I looked for a place
to gravitate toward. Not knowing anyone, I made up my own zones of safety. I avoided men with beards. I avoided men wearing ties and corduroy jackets. I avoided women eating salami. I saw a man in his early thirties standing alone looking uncomfortable. He was wearing faded blue jeans and drinking a Coors. Coors was the international symbol of approachability. I walked over and introduced myself and Beth. I asked him what he taught. He said his specialty was physics and math. I was impressed. I told him I liked science a lot. I asked if there was a facet that interested him in particular. “Yes, the behavior of subatomic particles,” he said. “I was part of the team that just won the Nobel Prize.”
Pause.
“Really?” I asked.
He grinned shyly and said, “Yeah. It was a surprise, but it was pretty cool.”
“I’ll say. I guess you’re done padding your résumé. If I may ask, what did you win for?”
“We won for developing a mathematical theorem proving the Uncertainty Principle.”
I confessed I didn’t know what that was.
My ignorance excited him.

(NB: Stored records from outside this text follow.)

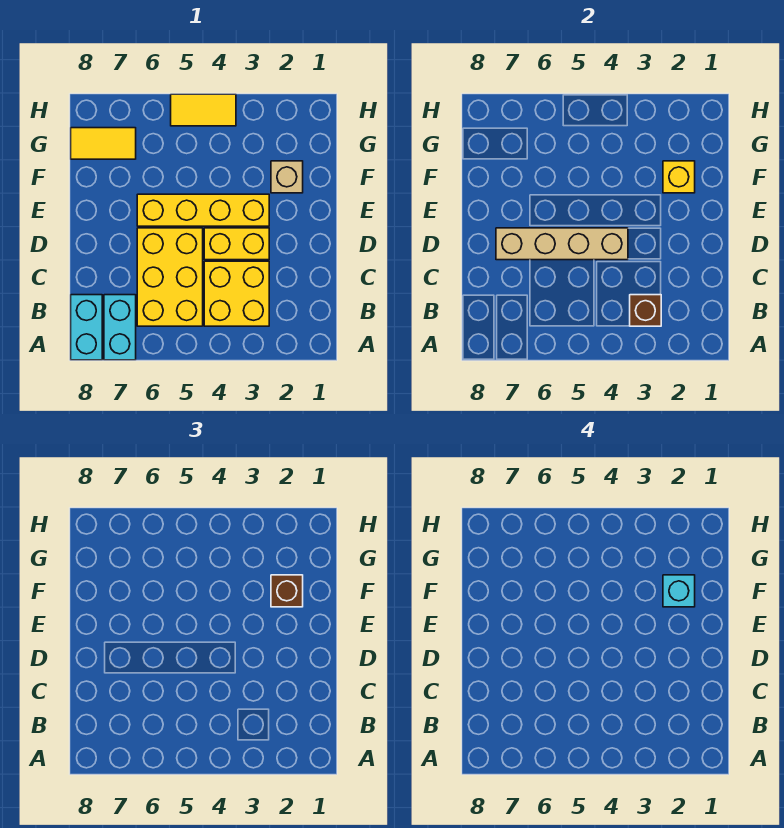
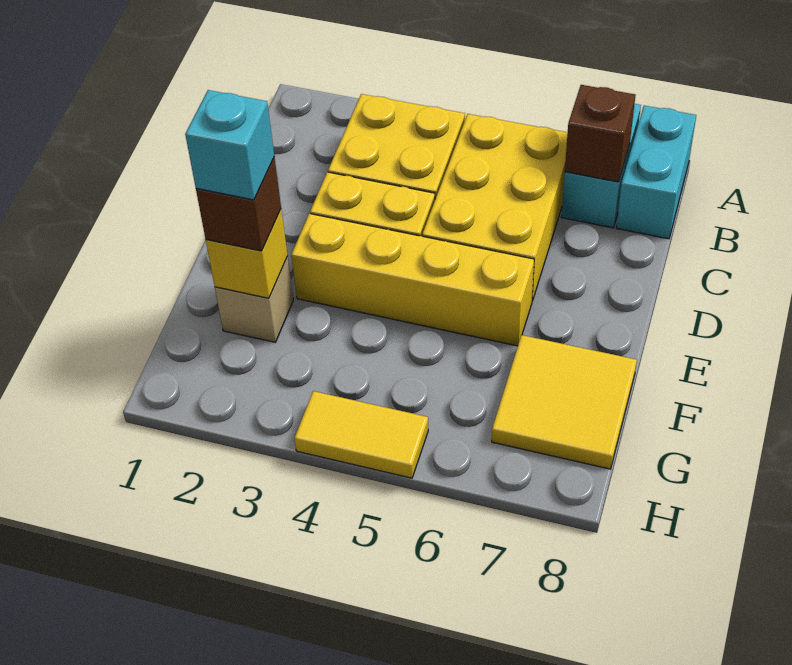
brown 1x1 brick [630,295,661,326] -> brown 1x1 brick moved to [565,85,635,182]
tan 1x4 brick [496,228,628,260] -> none
yellow 1x2 tile [71,128,136,159] -> yellow 2x2 tile [492,335,637,469]

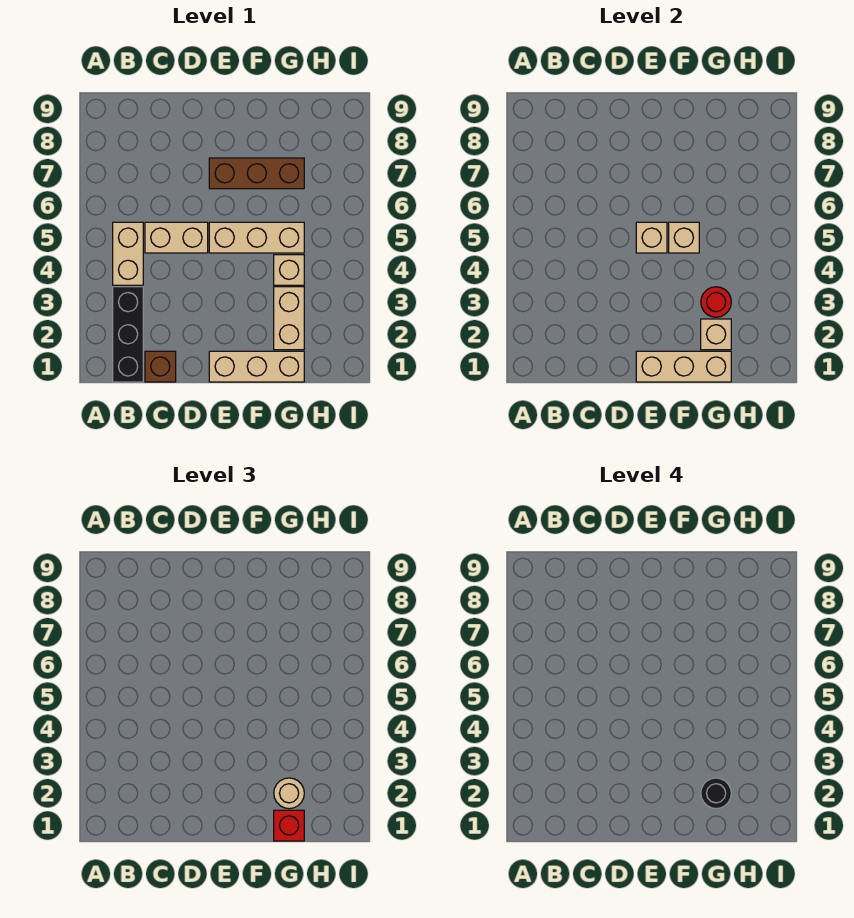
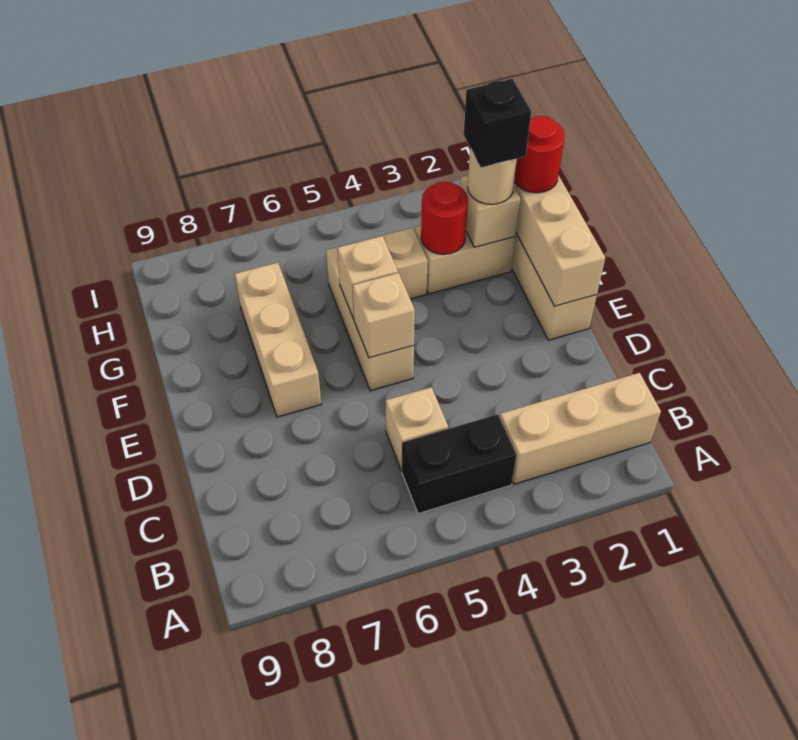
black 1x3 brick [113,287,143,382] -> tan 1x3 brick [500,373,661,484]
tan 1x2 brick [113,222,143,285] -> black 1x2 brick [402,414,517,514]
brown 1x1 brick [145,351,176,382] -> none
tan 1x2 brick [145,222,208,253] -> tan 1x1 brick [385,387,449,471]
brown 1x3 brick [209,158,304,189] -> tan 1x3 brick [235,263,321,417]
red 1x1 brick [274,810,304,841] -> red 1x1 round brick [514,116,565,193]
black 1x1 round brick [701,778,731,809] -> black 1x1 brick [464,79,531,167]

He launched into an explanation. “The Uncertainty Principle states that nothing can really be known. We came up with a constant that proved that the closer you get to the truth, the more incorrect your findings will be. And when you are standing right on top of the truth itself, the fact that you are standing there will make your observations one hundred percent wrong.”
In that one moment, he made me feel both foolish for having read Voltaire, and insightful for watching cartoons. He said the theorem originated from a study of subatomic particles. The electronic equipment used to study mesons and pi-mesons affected their behavior. The closer you observed the particles, the more they diverged from their normal behavior. His team developed a universal constant that the truth is proportionately hidden from close observation.